Page:Revue des Deux Mondes - 1869 - tome 84.djvu/973

La bibliothèque libre.
Le texte de cette page a été corrigé et est conforme au fac-similé.

Il résulte de nos procédés politiques en Orient que la Turquie ne peut accepter notre amitié que sous bénéfice d’inventaire, tandis qu’il ne tient qu’à nous de la lui faire agréer purement et intégralement. Nous avons en effet beaucoup moins d’intérêts dans l’extrême Asie que l’Angleterre n’en a dans l’Inde, et par conséquent nos relations avec la Turquie sont beaucoup plus désintéressées que les siennes. Lorsque nous donnons des conseils au sultan ou à ses ministres, c’est par suite d’un amour presque platonique de l’humanité et par le désir du progrès universel des peuples. Cependant, comme notre commerce oriental se développe rapidement depuis quelques années, et peut, à la suite de l’ouverture du canal de Suez, acquérir des proportions plus grandes encore, nous serons peut-être dans un avenir plus ou moins prochain aussi intéressés que l’Angleterre à maintenir neutres et toujours ouvertes les routes de l’Asie. À cette époque, nous aurons à prendre contre le sultan lui-même des mesures toutes contraires à celles que nous pouvons prendre aujourd’hui en sa faveur. C’est ce dont il faut tenir compte.

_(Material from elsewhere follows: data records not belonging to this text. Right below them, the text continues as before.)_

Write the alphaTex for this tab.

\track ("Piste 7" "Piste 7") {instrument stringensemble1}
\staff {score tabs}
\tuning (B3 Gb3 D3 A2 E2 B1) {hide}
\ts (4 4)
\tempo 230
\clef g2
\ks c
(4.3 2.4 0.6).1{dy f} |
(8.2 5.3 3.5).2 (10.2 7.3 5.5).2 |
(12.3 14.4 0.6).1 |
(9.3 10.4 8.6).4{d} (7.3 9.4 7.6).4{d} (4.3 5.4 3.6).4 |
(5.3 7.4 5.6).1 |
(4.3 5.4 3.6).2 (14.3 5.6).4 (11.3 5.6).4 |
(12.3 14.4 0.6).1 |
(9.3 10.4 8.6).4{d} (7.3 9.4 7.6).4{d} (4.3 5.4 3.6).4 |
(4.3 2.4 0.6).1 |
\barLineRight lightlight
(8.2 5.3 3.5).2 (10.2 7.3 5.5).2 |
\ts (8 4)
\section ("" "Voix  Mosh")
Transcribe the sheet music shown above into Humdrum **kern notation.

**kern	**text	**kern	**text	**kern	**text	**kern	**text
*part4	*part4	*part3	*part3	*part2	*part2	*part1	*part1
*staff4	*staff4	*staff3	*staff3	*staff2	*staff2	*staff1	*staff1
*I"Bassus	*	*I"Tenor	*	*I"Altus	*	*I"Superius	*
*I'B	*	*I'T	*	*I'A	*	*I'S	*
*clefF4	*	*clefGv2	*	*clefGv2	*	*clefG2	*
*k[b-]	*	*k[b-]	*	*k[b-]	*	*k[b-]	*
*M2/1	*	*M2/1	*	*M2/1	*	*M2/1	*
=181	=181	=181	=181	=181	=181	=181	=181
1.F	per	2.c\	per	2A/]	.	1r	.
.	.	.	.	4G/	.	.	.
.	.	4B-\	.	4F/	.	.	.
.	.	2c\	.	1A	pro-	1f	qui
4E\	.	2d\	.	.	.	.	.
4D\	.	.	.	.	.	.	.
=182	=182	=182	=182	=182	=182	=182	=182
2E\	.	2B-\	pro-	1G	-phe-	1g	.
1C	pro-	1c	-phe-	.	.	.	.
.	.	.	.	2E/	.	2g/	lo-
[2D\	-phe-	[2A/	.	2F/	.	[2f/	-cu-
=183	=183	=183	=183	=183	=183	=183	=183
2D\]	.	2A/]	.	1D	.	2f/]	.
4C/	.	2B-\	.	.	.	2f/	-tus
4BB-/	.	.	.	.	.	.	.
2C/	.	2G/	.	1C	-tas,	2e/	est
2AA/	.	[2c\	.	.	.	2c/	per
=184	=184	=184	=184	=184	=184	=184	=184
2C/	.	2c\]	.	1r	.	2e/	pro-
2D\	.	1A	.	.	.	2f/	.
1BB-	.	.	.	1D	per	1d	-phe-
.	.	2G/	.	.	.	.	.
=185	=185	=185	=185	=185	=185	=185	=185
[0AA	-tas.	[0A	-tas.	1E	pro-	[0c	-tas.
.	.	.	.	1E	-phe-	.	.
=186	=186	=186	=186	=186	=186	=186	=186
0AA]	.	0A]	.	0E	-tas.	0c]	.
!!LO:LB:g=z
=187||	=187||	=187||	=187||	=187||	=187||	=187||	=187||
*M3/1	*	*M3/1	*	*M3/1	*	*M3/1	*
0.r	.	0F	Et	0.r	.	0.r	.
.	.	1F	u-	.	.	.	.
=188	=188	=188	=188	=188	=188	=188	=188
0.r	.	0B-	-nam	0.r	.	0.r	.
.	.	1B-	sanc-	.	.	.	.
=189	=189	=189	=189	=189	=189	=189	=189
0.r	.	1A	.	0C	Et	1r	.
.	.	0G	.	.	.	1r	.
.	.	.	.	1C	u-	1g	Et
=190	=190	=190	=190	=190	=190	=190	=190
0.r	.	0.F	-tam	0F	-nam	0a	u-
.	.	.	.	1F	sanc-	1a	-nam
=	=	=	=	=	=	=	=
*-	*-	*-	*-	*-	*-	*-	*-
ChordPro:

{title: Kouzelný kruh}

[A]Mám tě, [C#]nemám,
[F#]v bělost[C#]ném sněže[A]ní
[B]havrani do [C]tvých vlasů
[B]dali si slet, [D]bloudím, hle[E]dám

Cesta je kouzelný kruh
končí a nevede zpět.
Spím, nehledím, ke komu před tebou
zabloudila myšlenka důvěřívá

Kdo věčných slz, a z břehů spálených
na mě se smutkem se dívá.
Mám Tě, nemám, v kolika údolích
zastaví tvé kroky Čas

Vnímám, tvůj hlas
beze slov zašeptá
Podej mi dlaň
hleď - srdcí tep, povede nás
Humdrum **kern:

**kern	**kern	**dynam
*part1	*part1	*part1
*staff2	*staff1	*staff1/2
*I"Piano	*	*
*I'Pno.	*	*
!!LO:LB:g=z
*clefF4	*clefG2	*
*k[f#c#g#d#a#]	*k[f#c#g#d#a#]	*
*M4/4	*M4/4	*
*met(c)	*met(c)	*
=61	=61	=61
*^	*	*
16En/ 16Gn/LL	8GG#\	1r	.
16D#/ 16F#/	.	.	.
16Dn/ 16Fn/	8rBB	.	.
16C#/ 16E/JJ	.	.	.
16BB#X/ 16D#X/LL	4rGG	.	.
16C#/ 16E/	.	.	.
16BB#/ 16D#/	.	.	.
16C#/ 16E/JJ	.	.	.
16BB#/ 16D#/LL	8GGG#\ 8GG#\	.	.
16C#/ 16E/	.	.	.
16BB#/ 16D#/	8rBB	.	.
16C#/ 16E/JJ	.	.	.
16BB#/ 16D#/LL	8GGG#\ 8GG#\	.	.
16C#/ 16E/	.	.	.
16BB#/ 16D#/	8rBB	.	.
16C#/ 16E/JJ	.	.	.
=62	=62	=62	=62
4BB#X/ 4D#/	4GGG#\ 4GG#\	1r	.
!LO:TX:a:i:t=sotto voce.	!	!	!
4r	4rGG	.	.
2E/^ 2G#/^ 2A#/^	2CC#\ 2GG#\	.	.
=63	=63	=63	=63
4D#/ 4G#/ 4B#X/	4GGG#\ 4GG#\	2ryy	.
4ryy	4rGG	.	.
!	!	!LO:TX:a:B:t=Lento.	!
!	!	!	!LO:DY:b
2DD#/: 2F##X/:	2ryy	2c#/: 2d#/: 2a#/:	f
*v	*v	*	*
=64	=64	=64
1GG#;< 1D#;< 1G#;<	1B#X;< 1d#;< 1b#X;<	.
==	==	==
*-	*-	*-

Je suppose, par exemple, que le sultan d’aujourd’hui ou son successeur, ayant réussi à rétablir d’après les conseils de l’Europe l’état de ses affaires intérieures, se crût assez fort pour reprendre sur l’Égypte l’autorité qu’il a perdue : maître des deux rivages de la Méditerranée aussi bien que des côtes de Syrie, il pourrait lui arriver de vouloir mettre la main sur le canal de Suez, se substituer aux propriétaires légitimes, frapper de droits exorbitans les navires qui le parcourront, ou même le fermer tout à fait. Il est certain qu’alors il aurait pour ennemis ses meilleurs amis d’aujourd’hui, et que tous les peuples de l’Europe, intéressés à la liberté des mers, se réuniraient contre lui. Et qu’on ne dise pas qu’une telle entreprise est impossible autant qu’improbable : tout est possible dans les états soumis à l’autorité absolue, c’est-à-dire au caprice d’un seul homme. De plus un sultan imprévoyant conseillé par des ministres fanatiques peut être entraîné dans cette voie funeste par la force des choses et le besoin de conserver intacte une autorité qui tombe tous les jours. Le gouvernement du sultan est battu constamment en brèche : il ne devra pas s’étonner si, après lui avoir arraché en faveur du canal de Suez un firman qu’il a fait attendre si longtemps, on exige bientôt de lui des garanties nouvelles, dont la principale sera la neutralisation et la liberté absolue de ce canal. En ce moment même, on négocie pour obtenir ce même avantage en faveur des détroits ; on veut que les bâtimens du commerce puissent, soit de la Méditerranée, soit de la Mer-Noire, arriver librement à Constantinople et circuler dans le Bosphore et les Dardanelles comme sur le reste des mers.